FOR RELEASE: November 4, 1998
CONTACT: Cam Melangton
DETROIT (November 4, 1998) — Given the overwhelmingly positive reception and continuing sales success of the fifth - generation Corvette, it's reasonable to ask: "Why is it being raced?"
The answer, while it has its roots in the past, is almost entirely focused on the future -- and on the remarkable breakthrough in high-performance technology found under the hood of every C5 Corvette.
"Until the introduction of the LS1 in the C5 Corvette, almost every V8 engine used for high performance or for racing dated back to designs that originated in the mid- 1950s," said Herb Fishel, director of GM Motorsports. "The most famous example is the small-block Chevy. First introduced in 1955, millions have been built and can be found powering everything from production cars and trucks to the cars and trucks raced at just about every racetrack across North America.
"But now, with the introduction of the C5's LS1, General Motors will begin to phase out the small-block Chevy that has been the backbone of America's high-performance and racing industry for more than 40 years," continued Fishel. "It will be replaced by derivatives of the LS1, which has the highest specific output of any production V8 engine GM has ever built. In every sense the LS1 is truly the high-performance engine of the future."
"Few people yet realize the long-term effect that the C5 LS1 engine is going to have on the performance industry," says Joe Negri, manager of IRL and Road Racing Groups for developing the C5-R racing version of the LS1. "What is really remarkable is that the very high specific output of the production Corvette's LS1 engine has been achieved at reasonable cost and weight while meeting both emission and fuel economy standards. It is a fantastic engine on which to base a modern-day racing program."
The blocks themselves are run down the production casting line. Water pumps and alternators come right off the parts shelf. Even the same analysis tools were used in developing the race engines. According to GM Motorsports engine specialist Ron Sperry, "We wanted to do this engine using as many production parts and processes as possible. In order to get to our performance targets, we found we had to modify our existing (production) design, so we went back to our production people who had some block configurations they were studying for future product, and they made some of these available to us."
"The cylinder heads were generated from the same 3D data files used for the stock heads, but valve angles were rolled and the combustion chamber was redesigned to match up to the racing engine's bigger bore," continues Sperry. "But, externally, they look like the production heads."
One benefit of developing the race engines in-house using production-based parts, is that it allows GM engineers to work with aftermarket suppliers to develop performance parts for the engines. Down the road, GM plans to offer more and more GM Performance Parts for the new GEN III family of small block engines.
Looking towards the 21st century, the Corvette engine development team saw that performance - and racing - would not be and could not be about new records and ever-increasing speeds.

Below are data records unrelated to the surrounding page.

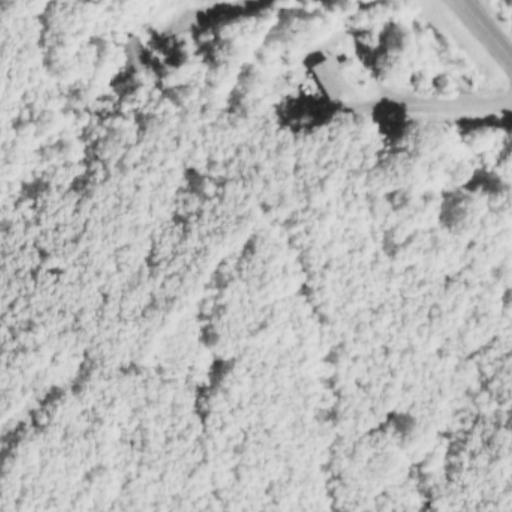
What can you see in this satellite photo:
road: (195, 15)
road: (490, 26)
road: (426, 49)
building: (122, 56)
building: (134, 56)
building: (319, 78)
building: (333, 78)
road: (438, 100)
road: (503, 132)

Instead the emphasis would be on new designs that produced engines that are fuel, weight and emissions efficient, cost effective, and socially and environmentally acceptable; engines where electronics and dramatically improved cooling, oiling and sealing systems made significant contributions to increased performance.

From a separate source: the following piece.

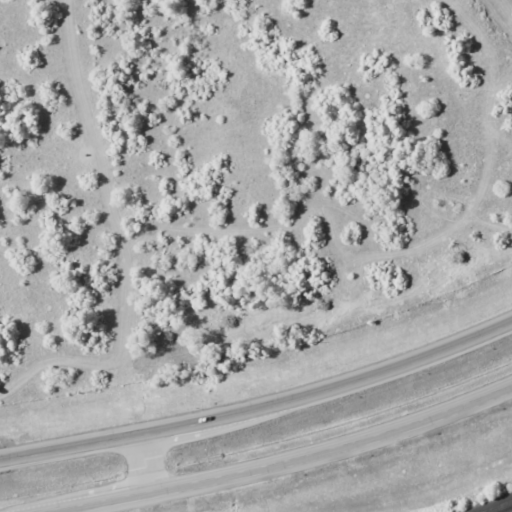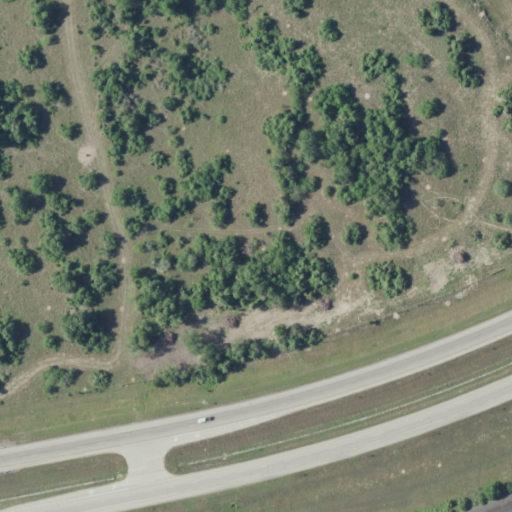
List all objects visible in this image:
road: (261, 411)
road: (154, 467)
road: (293, 468)
railway: (497, 506)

"In the 1970s and 1980s the manufacturers and the performance industry were on divergent paths," says Herb Fishel. "For most of the `70s and `80s, the manufacturers' focus was on fuel economy and emissions."It was left mostly to aftermarket suppliers to develop performance components for small-block V8s. This led to the cost of racing engines, for example, increasing dramatically, since the performance was being added on to an aging design rather than being built in to a modern design."

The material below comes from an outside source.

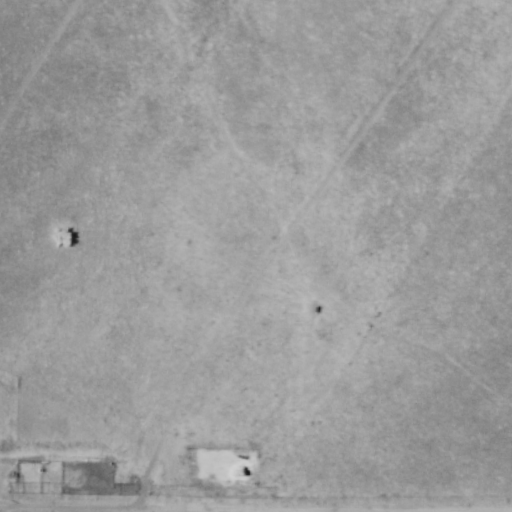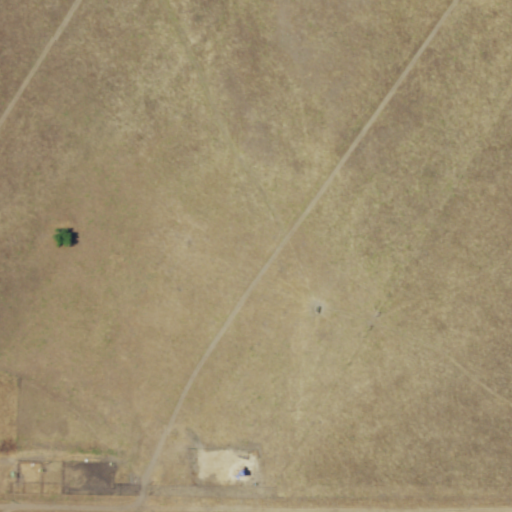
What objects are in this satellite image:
road: (255, 508)
road: (202, 510)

"It's fitting that this new design of engine was introduced in the C5 Corvette," says Negri. "It was Zora Duntov's vision in 1953 that Corvette should lead the way with `ready-engineered' parts and designs. And I think he would be proud of what has been achieved with the LS1.
"It is the leading edge of V8 technology as we enter the 21st century. And there's absolutely no question that a good portion of racing in the 21st century is going to be built around the engine that the world first saw in the C5 Corvette."